Publications et données sur les rejets et les besoins thermiques

Une équipe de recherche multidisciplinaire a élaboré une méthodologie pour estimer l’ampleur des rejets thermiques au Québec ainsi que les besoins thermiques des bâtiments et des serres.

Les travaux ont permis de dresser une liste des sites émetteurs, avec leurs types de rejets et les quantités annuelles estimées en gigajoules. Un inventaire similaire a été réalisé pour les grands bâtiments et les installations serricoles.

Une prochaine étude en cours d'élaboration permettra d'estimer les projets qui pourraient être réalisés au Québec en tenant compte, d'une part, des rejets techniquement accessibles et valorisables, et, d'autre part, de la faisabilité économique des projets d'implantation d'infrastructures.

Secteurs émetteurs

Plusieurs branches du secteur industriel sont à l’origine d’importants rejets thermiques, notamment :

  • L’industrie des pâtes et papiers;
  • Les raffineries de pétrole;
  • Les cimenteries;
  • Les alumineries;
  • Les aciéries.

Les installations d’autres secteurs d’activité sont également de grandes émettrices de rejets thermiques :

  • Les centres de données informatiques;
  • Les stations d’épuration des eaux;
  • Les sites d’enfouissement;
  • Les incinérateurs;
  • Les centrales de cogénération;
  • Les centrales électriques des réseaux autonomes;
  • Les usines du secteur agroalimentaire.

Au Québec, les rejets thermiques valorisables émis par les installations industrielles, les stations d’épuration et les installations des secteurs d’activité mentionnés ci-dessus sont estimés à 300 pétajoules (PJ) par année, soit l’équivalent d’environ 83 térawattheures (TWh) thermiques.

Types de rejets

Tous les rejets thermiques ne sont pas identiques : ils se distinguent par leur état (gazeux ou liquide), leur température et leur volume.

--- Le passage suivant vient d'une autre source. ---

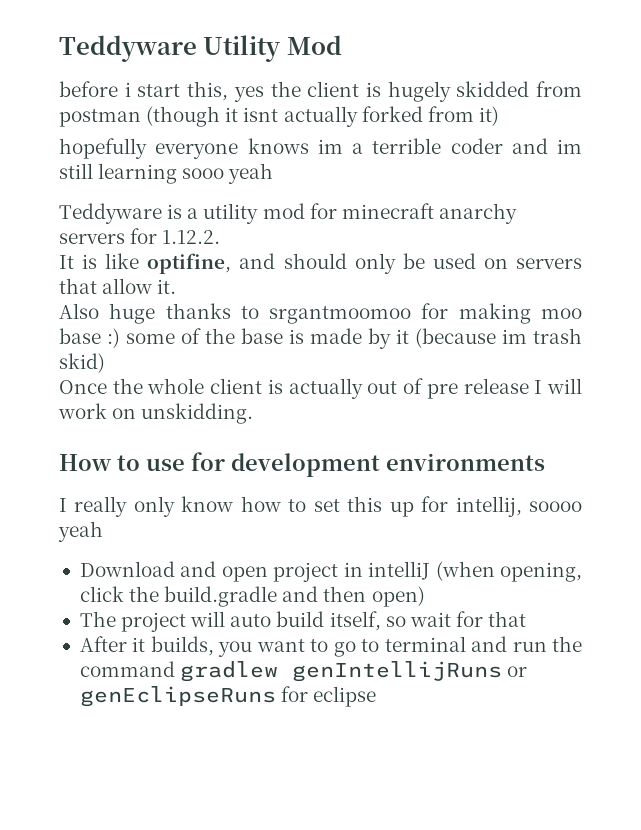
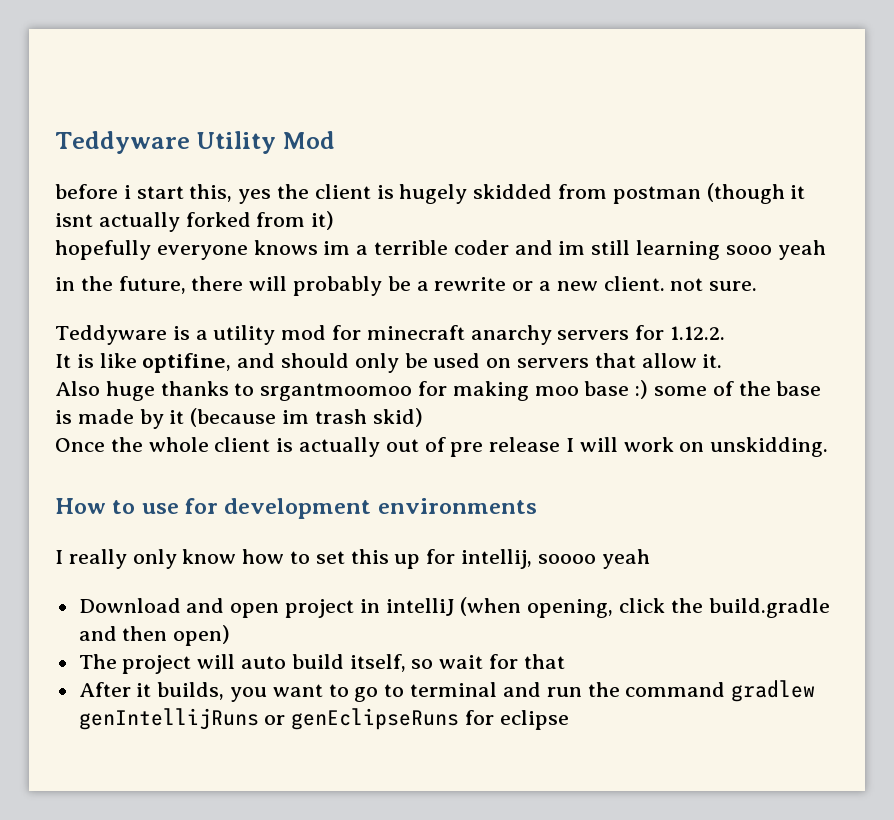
(274, 173) none -> [55,276,758,296] // in the future, there will probably be a rewrite or a new client. not sure.

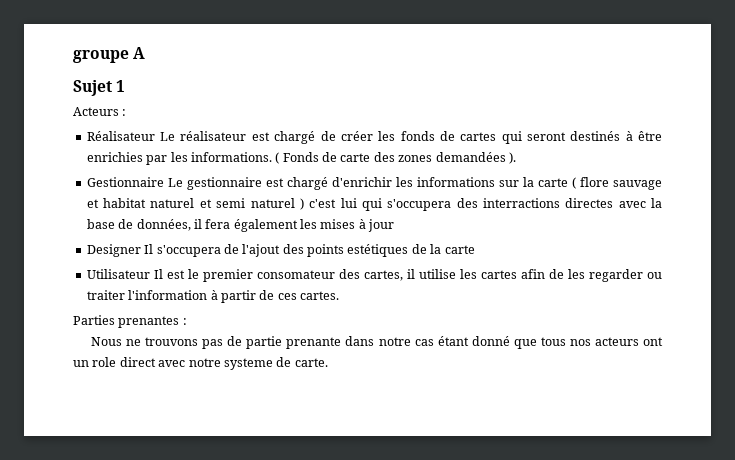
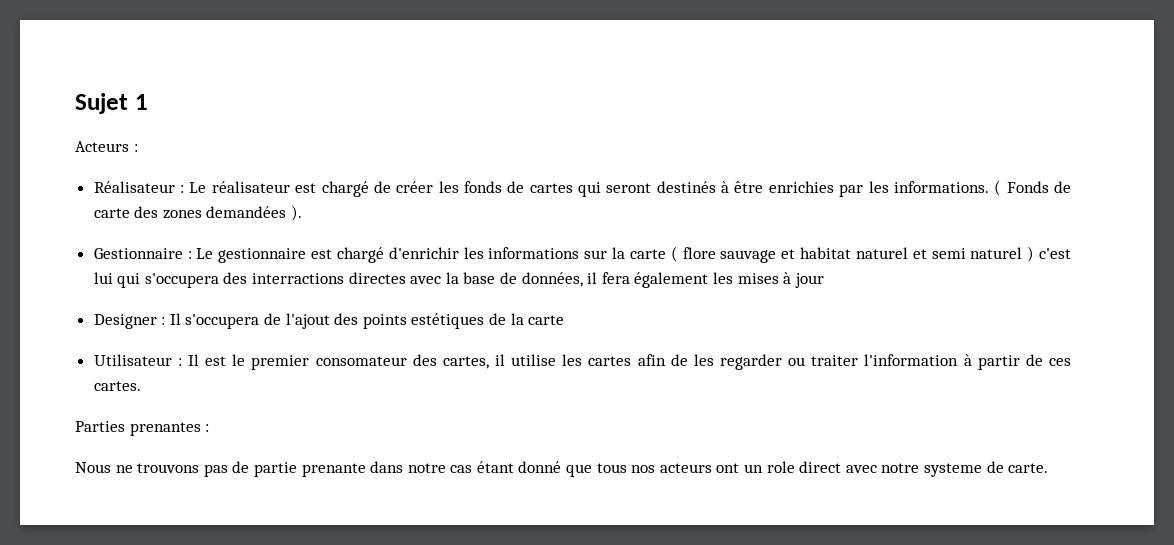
[73,47,146,63] groupe A // -> (75, 103) none
(155, 136) none -> [180,185,185,193] :
(164, 182) none -> [187,251,192,259] :
(141, 250) none -> [161,317,166,325] :
(150, 274) none -> [177,358,182,366] :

En fait, ils varient grandement selon l’activité économique du site émetteur.

Par exemple :

  • Une raffinerie de produits pétroliers émet, entre autres, de grandes quantités de liquides variant de 29 à 122 °C et des gaz de cheminée à des températures pouvant atteindre les 800 °C.
  • Une aluminerie produit des gaz de cheminée à des températures variant entre 150 et 800 °C, des gaz de procédé entre 80 et 500 °C et des effluents liquides entre 50 et 120 °C.
  • Dans les stations d’épuration, les rejets thermiques sont généralement constitués de liquides à une température ne dépassant pas les 15 °C.

Les rejets disponibles en grande quantité et à une température élevée offrent généralement un plus grand potentiel de valorisation et de réutilisation.

Le type des rejets thermiques disponibles aura donc une incidence sur la réalisation du projet de valorisation des rejets thermiques envisagé.

La Carte des rejets et des besoins thermiques du Québec permet de localiser précisément les établissements émetteurs de rejets thermiques.

Consommateurs potentiels de rejets thermiques

L’ensemble des grands bâtiments au Québec représentent une superficie de plancher d’environ 618 millions de mètres carrés. Leurs besoins thermiques (chauffage des locaux, chauffage de l’eau et besoins de climatisation) sont particulièrement élevés.

Du côté des serres, les besoins thermiques sont liés à leur production. Les installations serricoles du Québec couvrent environ 2,5 millions de mètres carrés (soit 250 hectares), répartis dans 350 emplacements.

Au Québec, on estime que l’ensemble des grands bâtiments (industriels, commerciaux, institutionnels et résidentiels) ainsi que les installations de production agricole en serre ont des besoins thermiques annuels de 360 pétajoules (PJ), soit l’équivalent d’environ 100 térawattheures (TWh).

Publications

À la demande du gouvernement du Québec, une équipe multidisciplinaire composée de chercheurs et chercheuses, d’analystes ainsi que d’ingénieures et d’ingénieurs a réalisé trois études.

L’étude de 2021 a pour objectif d’estimer les rejets thermiques valorisables, ainsi que les besoins thermiques du parc bâti québécois. La deuxième étude, publiée en 2023, constitue une mise à jour des données et une augmentation de la couverture des établissements industriels. L’étude de 2024 aborde le potentiel technico-économique de valorisation des rejets thermiques et vise à évaluer la quantité de rejets thermiques qu’il serait économiquement intéressant de valoriser comparativement à d’autres options de chauffage.

Données disponibles pour téléchargement

Les données collectées lors de la réalisation de l’étude sur l’Évaluation du potentiel de valorisation des rejets thermiques au Québec et lors de sa mise à jour en janvier 2023 sont disponibles au format CSV pour téléchargement :

Il est conseillé de se référer à la Carte des rejets et des besoins thermiques du Québec et aux publications ci-dessus pour bien interpréter les données.